• [EXCERPT PROVIDED]:
If one were to imagine for a moment that commer- cial nuclear power no longer existed, it would be obvious that the only use a country would then have for its uranium mining, milling, fuel fabrication and reactors would be to produce nuclear weapons. But because commercial nuclear power does exist, it is sometimes difficult to tell whether a country is using its reactors for research, or for weapons production.
It is precisely this ambiguity which makes the proliferation of nuclear weapons from so-called "peaceful research" a certainty, and the proliferation of commercial nuclear reactors worldwide a Trojan Horse for nuclear weapons production.
Since World War II there have been several instances where countries have pieced together nuclear weapons from the fuel from "peaceful research reactors." France, China, and India have done so. Recently, it was feared that Iraq and North Korea would do likewise, a prospect which was lessened only through the direct threat or actual use of military intervention as an option.
Examination of the list of countries currently building or desiring "peaceful" nuclear reactors and the leaders of those nations does not inspire confidence for curtailing nuclear proliferation, either.
It is not just having nuclear weapons which is a threat to peace. In some instances the mere possession or attempted construction of research reactors and commercial nuclear plants has been enough to bring on the threat of war. This "provocation" was enough to justify the Israeli bombing of Iraq's French-built Osirik reactor in 1981, and was one of the alleged reasons for the Gulf War in 1991. The mere inkling that your neighbor might have the capability to make nuclear weapons suddenly becomes the justification for "pre-emptive strikes," and perhaps even full- fledged warfare.
To be sure there are international agreements and agencies set up to monitor the use of nuclear reactors. The International Atomic Energy Agency is such an entity. However, not all countries have signed agreements allowing inspections by the IAEA. The IAEA itself admitted that even if inspections were allowed, it would not be able to tell if a country was using its commercial reactors to produce weapons.

• [TASK INSTRUCTIONS]:
Answer these questions from the excerpt on nuclear reactors and weapons proliferation:
1. Which three countries does it say have pieced together nuclear weapons from the fuel from "peaceful research reactors"?
2. Which reactor did Israel bomb in 1981?
3. What did the IAEA admit it would not be able to tell, even if inspections were allowed?
The data that follow come from a different source than the excerpt.

• [RECORDS]:
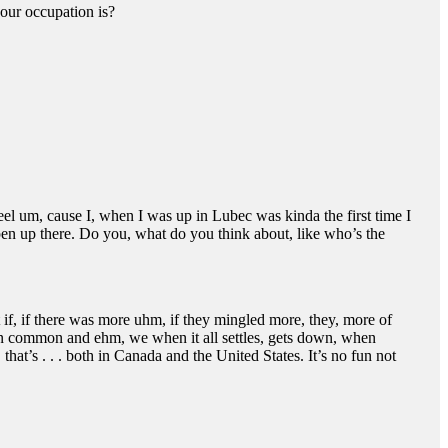
your occupation is?
el um, cause I, when I was up in Lubec was kinda the first time I
pen up there. Do you, what do you think about, like who’s the
t if, if there was more uhm, if they mingled more, they, more of
 in common and ehm, we when it all settles, gets down, when
at’s . . . both in Canada and the United States. It’s no fun not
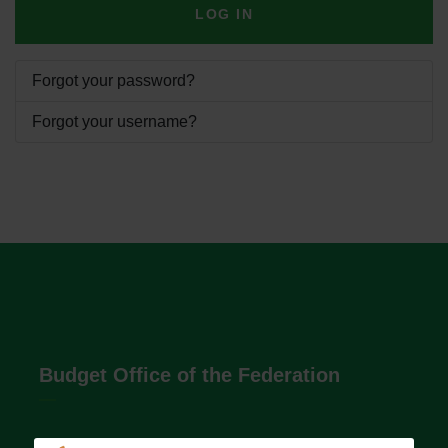
LOG IN
Forgot your password?
Forgot your username?
Budget Office of the Federation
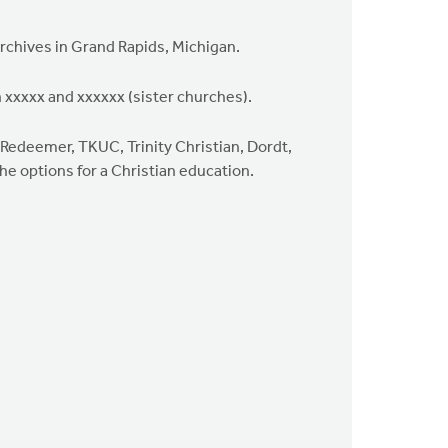
Archives in Grand Rapids, Michigan.
 xxxxx and xxxxxx (sister churches).
(Redeemer, TKUC, Trinity Christian, Dordt,
he options for a Christian education.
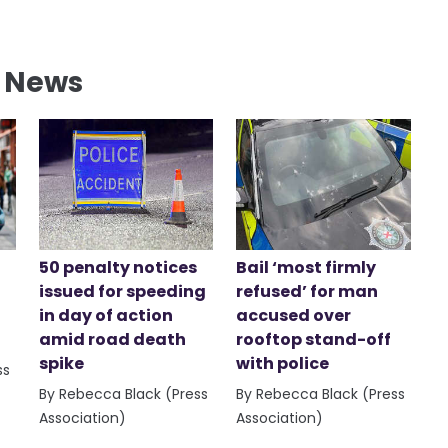
l News
50 penalty notices
Bail ‘most firmly
issued for speeding
refused’ for man
in day of action
accused over
amid road death
rooftop stand-off
spike
with police
ss
By Rebecca Black (Press
By Rebecca Black (Press
Association)
Association)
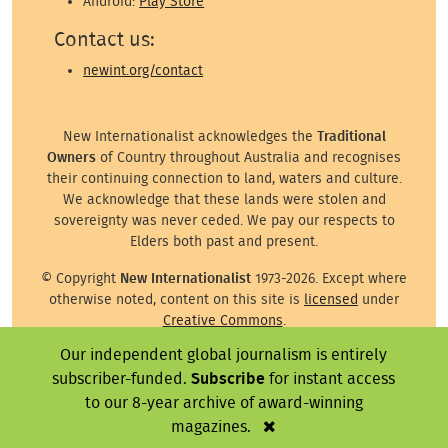
Android:
Play Store
Contact us:
newint.org/contact
New Internationalist acknowledges the
Traditional
Owners
of Country throughout Australia and recognises
their continuing connection to land, waters and culture.
We acknowledge that these lands were stolen and
sovereignty was never ceded. We pay our respects to
Elders both past and present.
© Copyright
New Internationalist
1973-2026. Except where
otherwise noted, content on this site is
licensed
under
Creative Commons
.
Our independent global journalism is entirely
Except where otherwise noted, images on this site are ©
the attributed photographer/illustrator or representative
subscriber-funded.
Subscribe
for instant access
agency.
to our 8-year archive of award-winning
magazines.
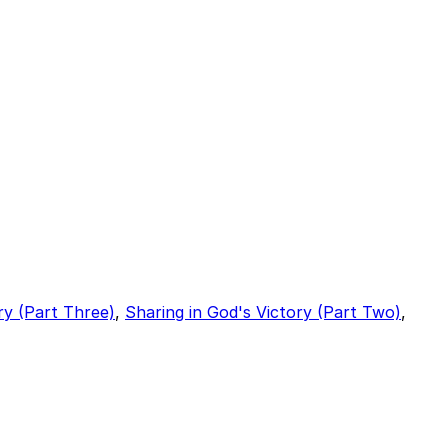
ry (Part Three)
,
Sharing in God's Victory (Part Two)
,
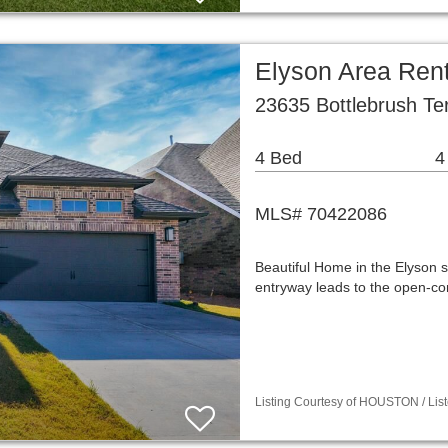
Elyson Area Ren
23635 Bottlebrush Ter
4 Bed
4
MLS# 70422086
Beautiful Home in the Elyson s
entryway leads to the open-con
Listing Courtesy of HOUSTON / List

• [OUTPUT]:
1. France, China, and India.
2. Iraq's French-built Osirik reactor.
3. Whether a country was using its commercial reactors to produce weapons.